En attendant la mer ouvrira le premier Festival de Rome mené par Müller

En attendant la mer, du réalisateur tadjik Bakhtiar Khudojnazarov, ouvrira le prochain Festival international du film de Rome, du 9 au 17 novembre, mené pour la première fois par Marco Müller, transfuge de la Mostra de Venise.


Pour cette septième édition, un peu décalée pour « attirer à Rome les plus grands films du cinéma international », 13longs-métrages, tous en première mondiale, seront en lice pour le prix Marc-Aurèle du meilleur film.


En présentant le programme mercredi à la presse, Marco Müller a promis une sélection « ouverte au monde et à la société ». Parmi les découvertes attendues : Marfa Girl de Larry Clark (États-Unis), A Glimpse Inside the Mind of Charles Swan III, de Roman Coppola (États-Unis), fils du réalisateur d’Apocalypse Now, et Lesson of Evil du Japonais Takashi Miike.


La France sera représentée par Main dans la main de Valérie Donzelli (remarquée pour La guerre est déclarée) et Un enfant de toi de Jacques Doillon, « son plus beau film des dernières années », selon Müller.


Trois films italiens seront en lice : Ali ha gli occhi azzurri (Ali a les yeux bleus) de Claudio Giovannesi, E la chiamano estate (Ils appellent ça l’été), de Paolo Franchi, et Il volto di un’altra (Le visage d’une autre) de Pappi Corsicato.
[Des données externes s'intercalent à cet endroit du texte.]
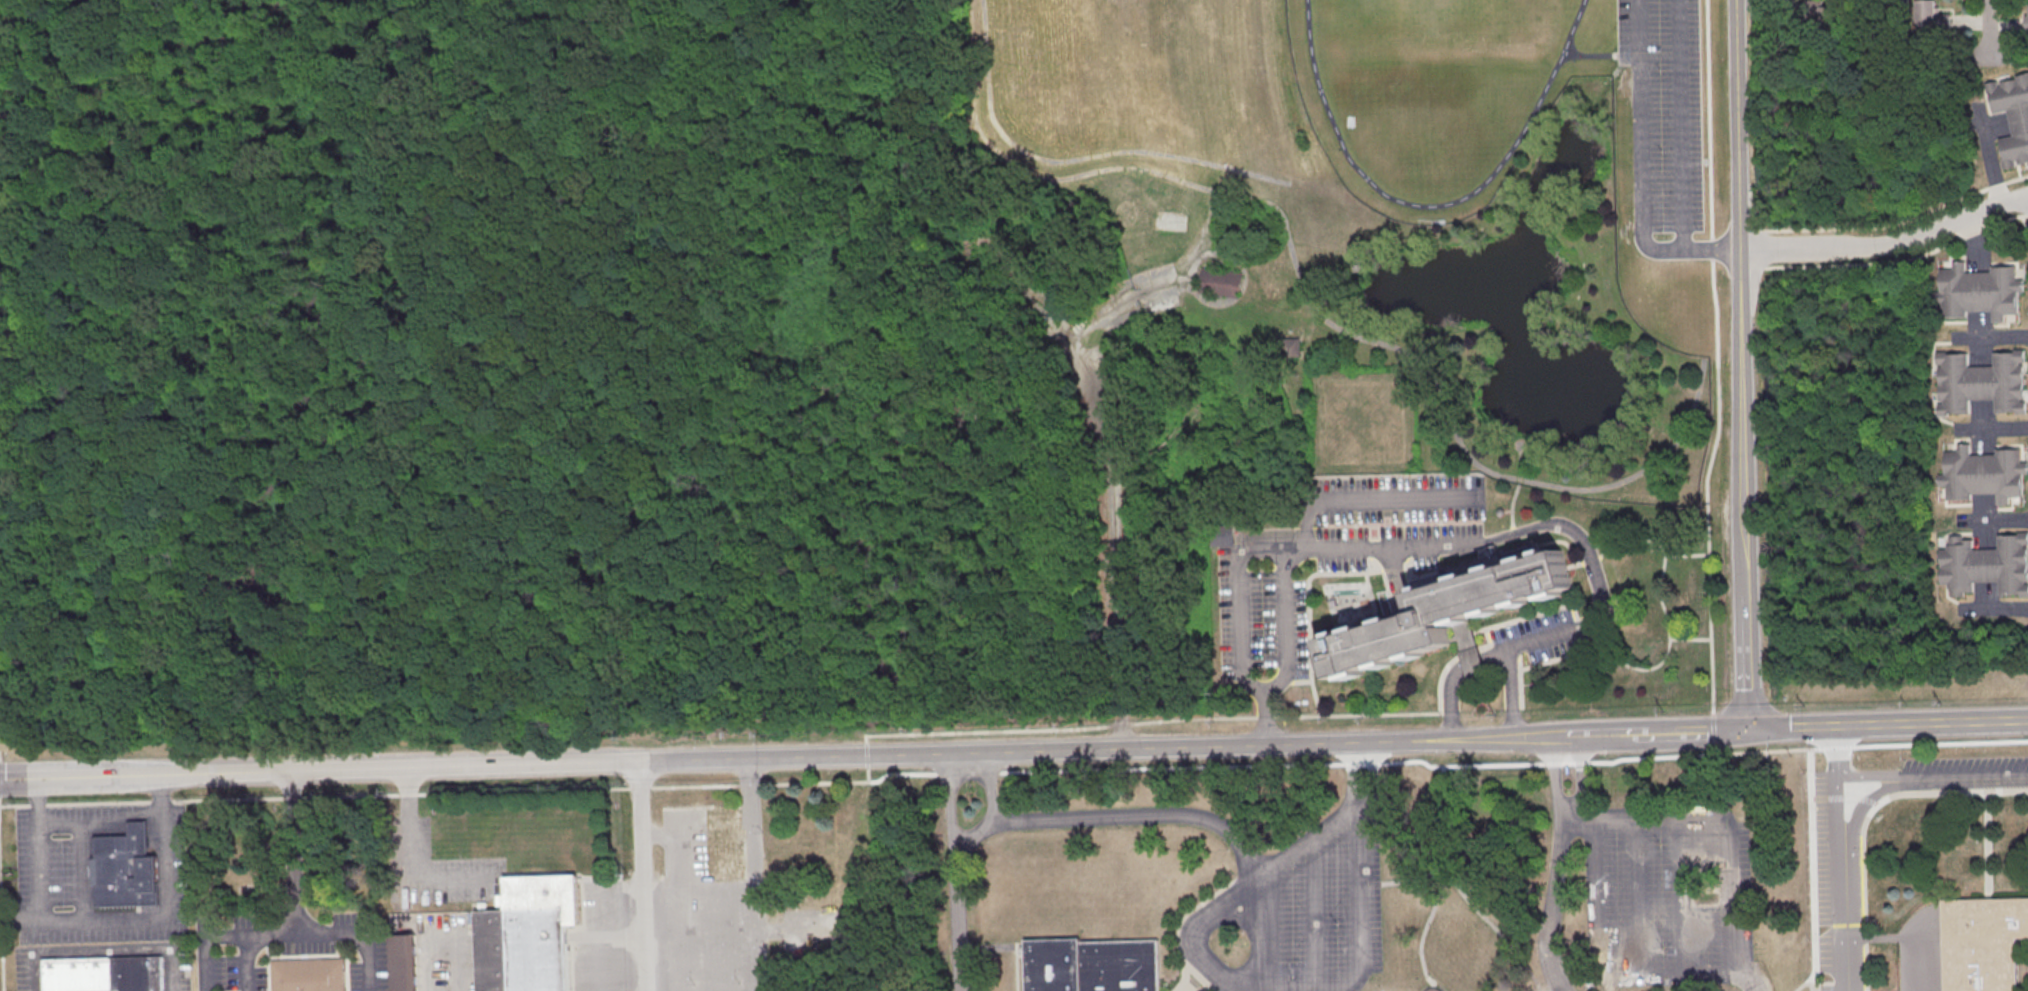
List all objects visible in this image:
park: (1440, 9)
park: (1500, 11)
building: (1827, 14)
building: (1933, 15)
park: (1385, 16)
building: (2026, 16)
road: (1988, 30)
road: (1619, 57)
road: (1327, 109)
parking lot: (1665, 112)
building: (2013, 118)
road: (1683, 126)
road: (1519, 141)
road: (1078, 160)
road: (1642, 170)
road: (1246, 197)
road: (2022, 220)
road: (1901, 224)
road: (1888, 245)
road: (1897, 262)
road: (1167, 272)
building: (1219, 283)
building: (1979, 292)
park: (1273, 312)
road: (1991, 338)
building: (1291, 347)
road: (1743, 365)
road: (1718, 366)
building: (1981, 384)
road: (1995, 430)
road: (1644, 470)
road: (1108, 472)
building: (1983, 475)
road: (1518, 485)
parking lot: (1398, 498)
road: (1369, 499)
road: (1995, 522)
road: (1513, 530)
building: (1222, 534)
road: (1281, 550)
road: (1591, 559)
road: (1576, 565)
building: (1986, 565)
building: (1451, 608)
road: (2002, 609)
road: (1585, 625)
parking lot: (1262, 629)
road: (1286, 629)
road: (1486, 629)
road: (1690, 641)
road: (1666, 650)
building: (1473, 661)
road: (1520, 679)
road: (1512, 694)
road: (1266, 722)
road: (1150, 724)
road: (1889, 725)
traffic signals: (1751, 730)
road: (1666, 733)
road: (1927, 735)
road: (1567, 736)
road: (1534, 737)
road: (868, 756)
road: (756, 757)
road: (1932, 777)
road: (990, 788)
road: (441, 792)
road: (1569, 803)
road: (1566, 812)
road: (1113, 816)
road: (1865, 819)
road: (101, 822)
road: (1727, 830)
building: (724, 842)
road: (37, 849)
road: (413, 858)
road: (1839, 858)
building: (126, 871)
road: (953, 872)
road: (750, 874)
road: (639, 875)
building: (710, 896)
road: (1550, 906)
road: (1313, 908)
road: (292, 913)
road: (154, 918)
road: (1264, 925)
road: (1176, 928)
road: (269, 934)
building: (529, 935)
road: (2, 936)
building: (1983, 943)
road: (206, 944)
road: (102, 953)
road: (245, 963)
building: (404, 963)
road: (1601, 964)
building: (1092, 966)
road: (1219, 972)
building: (105, 974)
building: (308, 974)
road: (1813, 983)
road: (1814, 987)
building: (1434, 989)

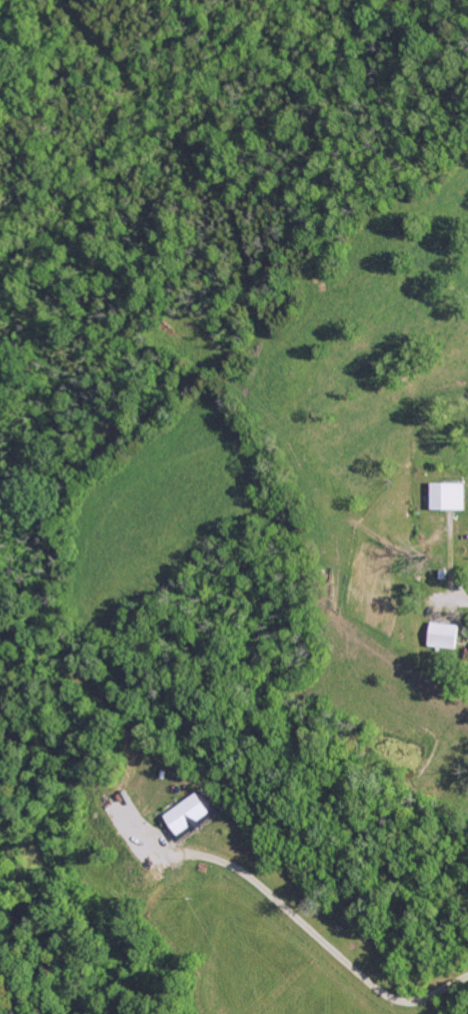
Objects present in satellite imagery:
building: (446, 495)
road: (451, 581)
building: (440, 635)
building: (186, 814)
road: (313, 933)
C’est l’écrivain et cinéaste Jeff Nichols (Shotgun Stories, Take Shelter, Mud) qui présidera le jury, tandis qu’on attend sur le tapis rouge Sylvester Stallone, vedette de Bullet to the Head de Walter Hill.


Hors compétition, le deuxième épisode de la saga Twilight fera la joie des ados aux côtés de Populaire du Français Régis Roinsard, promis à une carrière comparable à celle des Intouchables, selon M.Müller.


Mais c’est dans une sélection parallèle, la sélection Maxxi, destinée « aux nouveaux courants du cinéma mondial sans distinction de genre ni de durée », que l’on retrouve les grands noms, tels Aki Kaurismäki, Manoel de Oliveira, Peter Greenaway, Avi Mograbi ou Paul Verhoeven.


Marco Müller a également créé « un nouvel espace », Prospettive Italia, avec débats et projections sur le cinéma italien, aux prises avec une grave désaffection du public.


Au total, 59 films longs-métrages, dont huit premières oeuvres, sont représentés en première mondiale, et 26 pays de tous les continents, sauf l’Afrique, participent. Un marché du film sera ouvert durant la deuxième partie du festival, du 14 au 18 novembre.


Enfin, Marco Müller a promis une « grande surprise » de la part de son « ami Quentin Tarantino ». « Vous le verrez bientôt ici », a-t-il promis, sans dire si le réalisateur américain viendrait dévoiler un extrait de Django Unchained, son western spaghetti attendu en fin d’année aux États-Unis.